◆ **Objective a**
List each line in the records that contains the string "Violin".

◆ **Passage**
8,763 vets died waiting for benefits!
Posted by CTuttle on July 16, 2008 • Comments (0)Permalink

In another sad rendition of VA's unofficial motto... "Delay, Deny, and Hope They Die..."

Although Dennis Kucinich has been in the news of late, for his impassioned pleas to impeach Darth and Shrub, little mention is made about his role as chairman of the domestic policy subcommittee of the House Oversight and Government Reform Committee.

Today, he held a hearing on: “Die or Give Up Trying: How Poor Contractor Performance, Government Mismanagement and the Erosion of Quality Controls Denied Thousands of Disabled Veterans Timely and Accurate Retroactive Retired Pay Awards.

Whew, quite a mouthful... About sums it up tho, don't ya think?

Who are the 'guests of honor'? The director of DFAS, Zack Gaddy, the Pentagon's inspector general, and, a top Lockheed Martin executive. Now, why would Lockheed Martin have to answer questions on Disabled Vet pay...? Because, DFAS, issued a no-bid contract to Lockheed Martin. Don't you just love those 'no-bid' contracts...

Particularly, when you try to hold them accountable...

DFAS, in charge of military benefit payments, issued a no-bid contract to Lockheed Martin to get out back payments and clear up a backlog. DFAS supervised the work from its Cleveland offices, and it had previously contracted with Lockheed Martin to handle other benefits work.

But Lockheed Martin was understaffed, according to Kucinich's investigation, and missed deadlines. DFAS officials grew increasingly frustrated with the backlog, according to e-mail and memos found by Kucinich's committee staff.

Yet despite a desire to hold Lockheed Martin accountable, DFAS found that its contract rendered it powerless to penalize the company.

Yep, the War Profiteers, err.. Private Contractors chalk up another victory...

◆ **Given records**

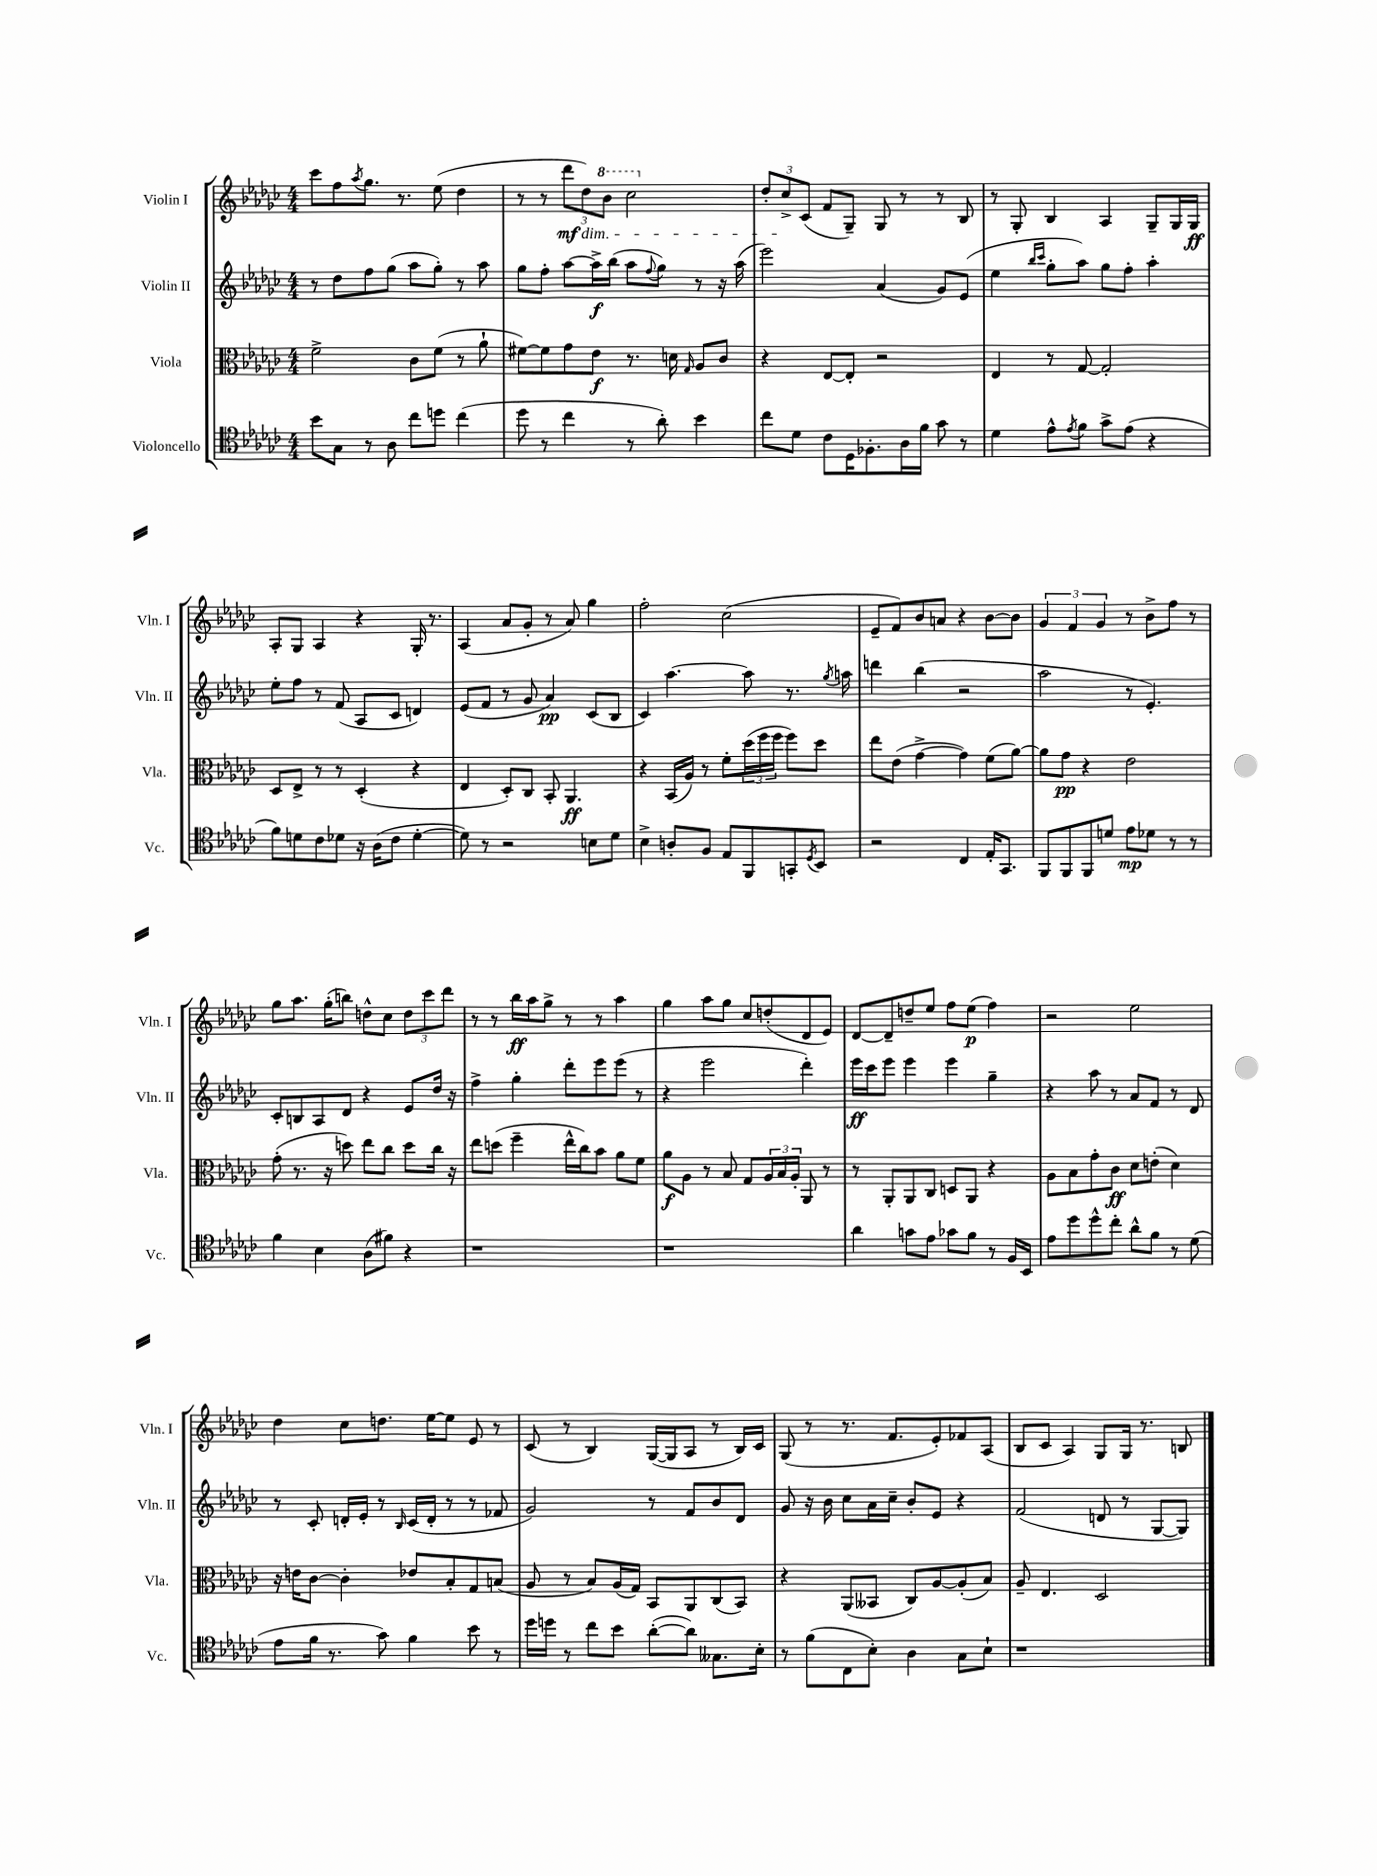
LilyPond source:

<<
\new StaffGroup <<
\new Staff = "s0" \with { instrumentName = "Violin I" shortInstrumentName = "Vln. I" } {
    \clef treble \key ges \major \numericTimeSignature \time 4/4
    ces'''8 f''8 \acciaccatura { aes''8 } ges''8. r8. ees''8( des''4 |
    r8 r8 \tuplet 3/2 { des'''8\mf\dim des''8) \ottava #1 bes''8 } ces'''2 \ottava #0 |
    \tuplet 3/2 { des''8-. ces''8->\! ces'8( } f'8 ges8--) ges8 r8 r8 bes8 |
    r8 ges8-. bes4 aes4 ges8-- ges16 ges16\ff |
    aes8-. ges8 aes4 r4 ges16-. r8. |
    aes4( aes'8 ges'8-. r8 aes'8) ges''4 |
    f''2-. ces''2( |
    ees'8-- f'8) bes'8 a'8 r4 bes'8~ bes'8 |
    \tuplet 3/2 { ges'4 f'4 ges'4 } r8 bes'8-> f''8 r8 |
    ges''8 aes''8. ges''16-.( b''8) d''8-^ ces''8 \tuplet 3/2 { d''8 ces'''8 des'''8 } |
    r8 r8 bes''16\ff aes''16 ges''8-> r8 r8 aes''4 |
    ges''4 aes''8 ges''8 ces''8 d''8-.( des'8 ees'8) |
    des'8~ des'8-- d''8-- ees''8 f''8 ees''8\p( f''4) |
    r2 ees''2 |
    des''4 ces''8 d''8. ees''16~ ees''8 ees'8 r8 |
    ces'8( r8 bes4) ges16~( ges16 aes8 r8 bes16) ces'16 |
    ges8( r8 r8. f'8. ees'8-.) fes'8 aes8( |
    bes8 ces'8 aes4) ges8 ges16 r8. b8 \bar "|." |
}
\new Staff = "s1" \with { instrumentName = "Violin II" shortInstrumentName = "Vln. II" } {
    \clef treble \key ges \major \numericTimeSignature \time 4/4
    r8 des''8 f''8 ges''8( aes''8 ges''8-.) r8 aes''8 |
    ges''8 f''8-. aes''8~ aes''16->\f bes''16( aes''8 \appoggiatura { f''8 } ges''8) r8 r16 aes''16( |
    ees'''2) aes'4( ges'8) ees'8( |
    ees''4 \grace { bes''16 ces'''16 } ges''8-. aes''8) ges''8 f''8-. aes''4-. |
    ees''8-. f''8 r8 f'8( aes8 ces'8 d'4) |
    ees'8( f'8 r8 ges'8 aes'4\pp) ces'8( bes8 |
    ces'4) aes''4.~ aes''8 r8. \acciaccatura { ges''8 } a''16 |
    d'''4 bes''4( r2 |
    aes''2 r8 ees'4.-.) |
    ces'8-. b8 aes8 des'8 r4 ees'8 des''16 r16 |
    f''4-> ges''4-. des'''8-. ees'''8 ees'''8( r8 |
    r4 ees'''2 des'''4-.) |
    ees'''16\ff ces'''16 ees'''8 ees'''4 ees'''4 ges''4-- |
    r4 aes''8 r8 aes'8 f'8 r8 des'8 |
    r8 ces'8-. d'16-. ees'16-. r8 \grace { bes16 } ces'16( d'16-. r8 r8 fes'8 |
    ges'2) r8 f'8 bes'8 des'8 |
    ges'8 r16 bes'16 ces''8 aes'16 ces''16-- bes'8-. ees'8 r4 |
    f'2( d'8 r8 ges8~ ges8) \bar "|." |
}
\new Staff = "s2" \with { instrumentName = "Viola" shortInstrumentName = "Vla." } {
    \clef alto \key ges \major \numericTimeSignature \time 4/4
    f'2-> ces'8 f'8( r8 aes'8-! |
    fis'8~) fis'8 ges'8 ees'8\f r8. d'16 \grace { ges16 } aes8 ces'8 |
    r4 ees8~ ees8-. r2 |
    ees4 r8 ges8~ ges2-. |
    des8 ees8-> r8 r8 des4-.( r4 |
    ees4 des8-.) ces8 bes,8-. aes,4.\ff |
    r4 bes,16( aes16) r8 f'8-. \tuplet 3/2 { des''16( f''16 f''16 } f''8) des''8 |
    ees''8 ees'8( ges'4~-> ges'4) f'8( aes'8~) |
    aes'8 ges'8\pp r4 ees'2 |
    ges'8-.( r8. r16 d''8) ees''8 ces''8 d''8 ces''16 r16 |
    ees''8 d''8( f''4-- ees''16-^ ces''16) bes'8 aes'8 f'8 |
    aes'8\f aes8 r8 bes8 ges8 \tuplet 3/2 { aes16 bes16 aes16-. } aes,8 r8 |
    r8 aes,8-. aes,8 ces8 d8 aes,8 r4 |
    aes8 bes8 ges'8-. ces'8\ff des'8 e'8-.( des'4) |
    r16 e'16 ces'8~ ces'4-. ees'8 bes8-. ges8 b8( |
    aes8 r8 bes8) aes16( ges16) bes,8 aes,8 ces8( bes,8) |
    r4 aes,8( beses,8 ces8) aes8~ aes8-.( bes8) |
    aes8-- ees4. des2 \bar "|." |
}
\new Staff = "s3" \with { instrumentName = "Violoncello" shortInstrumentName = "Vc." } {
    \clef tenor \key ges \major \numericTimeSignature \time 4/4
    bes'8 ges8 r8 aes8 ces''8 d''8 ces''4( |
    des''8 r8 ces''4 r8 aes'8-.) bes'4 |
    ces''8 des'8 ces'8 des16 fes8.-. aes16 f'16 ges'8 r8 |
    des'4 ees'8-^ \acciaccatura { ees'8 } f'8 ges'8-> ees'8( r4 |
    f'8) d'8 ces'8 des'8 r16 aes16( ces'8 des'4~-. |
    des'8) r8 r2 b8 des'8 |
    bes4-> a8-. f8 ees8 f,8 g,8-. \acciaccatura { des8 } bes,8 |
    r2 ces4 ees16-. ges,8. |
    f,8 f,8 f,8 d'8 ees'8\mp des'8 r8 r8 |
    f'4 bes4 aes8( fis'8) r4 |
    r1 |
    r1 |
    aes'4 g'8 ees'8 ges'8 f'8 r8 f16 bes,16 |
    ees'8 des''8 des''8-^ ces''8-. aes'8-^ f'8 r8 des'8( |
    ees'8 f'16 r8. ges'8) f'4 bes'8 r8 |
    des''16 d''16 r8 ces''8 bes'8 aes'8~-.( aes'8) geses8. bes16-. |
    r8 f'8( ces8 bes8-.) aes4 ges8 bes8-! |
    r1 \bar "|." |
}
>>
>>
\layout { \context { \Score \remove "Bar_number_engraver" } }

◆ **Objective b**
Carry on the post about veterans who died waiting for their benefits, starting right after its final sentence.

◆ **Answer a**
\new Staff = "s0" \with { instrumentName = "Violin I" shortInstrumentName = "Vln. I" } {
\new Staff = "s1" \with { instrumentName = "Violin II" shortInstrumentName = "Vln. II" } {

◆ **Answer b**
The Army Times reported...

The report by the majority staff of the House Oversight and Government Reform domestic policy panel, released Tuesday, concluded that at least 28,283 disabled retirees were denied retroactive pay awards because rushed efforts to clear a huge backlog of claims led program administrators to stop doing quality assurance checks on the claims decisions.

And of the original 133,057 potentially eligible veterans, 8,763 died before their cases could be reviewed for retroactive payments, according to the report.[...]

Under the programs, many disabled veterans also became eligible for a single retroactive payment due to changes in their disability status.

As of September 2006, the Defense Finance and Accounting Service determined that 133,057 veterans potentially were eligible for these so-called “VA Retro” payments. Over time, another 84,237 newly retired and other veterans were added to the list.

Yet as of March 1, more than 60,000 eligible veterans were still waiting for reviews of their cases under the two programs.

The claims processing shortfall was raised during a February defense budget hearing; Pentagon Comptroller Tina Jonas told the Senate Budget Committee that she had recently asked Zack Gaddy, the director of the Defense Finance and Accounting Service, to triple the number of people working on the backlog.

In February, the backlog was said to be “more than 39,000” cases. Jonas said she had been assured that the backlog would be cleared by April.

That did not happen, according to the subcommittee report, because Lockheed Martin, the contractor hired in July 2006 to compute the complex retroactive pay awards, had difficulty making the computations fast enough to eliminate the backlog quickly. The complexity of the computations also hindered Lockheed Martin’s ability to develop software to automate the process.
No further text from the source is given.